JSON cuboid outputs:
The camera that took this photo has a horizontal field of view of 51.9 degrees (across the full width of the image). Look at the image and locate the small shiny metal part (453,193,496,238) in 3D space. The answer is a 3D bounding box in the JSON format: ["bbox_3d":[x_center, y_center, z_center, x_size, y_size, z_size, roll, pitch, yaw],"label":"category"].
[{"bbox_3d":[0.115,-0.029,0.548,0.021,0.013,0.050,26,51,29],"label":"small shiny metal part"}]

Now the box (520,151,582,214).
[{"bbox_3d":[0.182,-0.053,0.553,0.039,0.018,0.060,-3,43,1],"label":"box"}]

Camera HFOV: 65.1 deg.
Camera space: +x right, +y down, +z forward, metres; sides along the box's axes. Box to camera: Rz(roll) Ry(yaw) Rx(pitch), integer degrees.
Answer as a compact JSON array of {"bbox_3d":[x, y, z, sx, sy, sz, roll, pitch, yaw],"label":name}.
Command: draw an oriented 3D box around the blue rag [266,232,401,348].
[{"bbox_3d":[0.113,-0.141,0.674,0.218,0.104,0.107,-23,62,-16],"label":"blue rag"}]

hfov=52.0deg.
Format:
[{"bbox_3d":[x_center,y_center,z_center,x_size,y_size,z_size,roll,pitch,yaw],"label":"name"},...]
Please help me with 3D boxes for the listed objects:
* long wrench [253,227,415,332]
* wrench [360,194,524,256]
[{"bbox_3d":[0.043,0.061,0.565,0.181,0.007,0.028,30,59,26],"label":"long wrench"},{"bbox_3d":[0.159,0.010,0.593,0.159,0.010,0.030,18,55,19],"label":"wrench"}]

* **Exercise prompt**: Each entry above must be retyped exactly.

* **Your response**:
The camera that took this photo has a horizontal field of view of 51.9 degrees (across the full width of the image). Look at the image and locate the small shiny metal part (453,193,496,238) in 3D space. The answer is a 3D bounding box in the JSON format: ["bbox_3d":[x_center, y_center, z_center, x_size, y_size, z_size, roll, pitch, yaw],"label":"category"].
[{"bbox_3d":[0.115,-0.029,0.548,0.021,0.013,0.050,26,51,29],"label":"small shiny metal part"}]

Now the box (520,151,582,214).
[{"bbox_3d":[0.182,-0.053,0.553,0.039,0.018,0.060,-3,43,1],"label":"box"}]

Camera HFOV: 65.1 deg.
Camera space: +x right, +y down, +z forward, metres; sides along the box's axes. Box to camera: Rz(roll) Ry(yaw) Rx(pitch), integer degrees.
Answer as a compact JSON array of {"bbox_3d":[x, y, z, sx, sy, sz, roll, pitch, yaw],"label":name}.
Command: draw an oriented 3D box around the blue rag [266,232,401,348].
[{"bbox_3d":[0.113,-0.141,0.674,0.218,0.104,0.107,-23,62,-16],"label":"blue rag"}]

hfov=52.0deg.
Format:
[{"bbox_3d":[x_center,y_center,z_center,x_size,y_size,z_size,roll,pitch,yaw],"label":"name"},...]
Please help me with 3D boxes for the listed objects:
* long wrench [253,227,415,332]
* wrench [360,194,524,256]
[{"bbox_3d":[0.043,0.061,0.565,0.181,0.007,0.028,30,59,26],"label":"long wrench"},{"bbox_3d":[0.159,0.010,0.593,0.159,0.010,0.030,18,55,19],"label":"wrench"}]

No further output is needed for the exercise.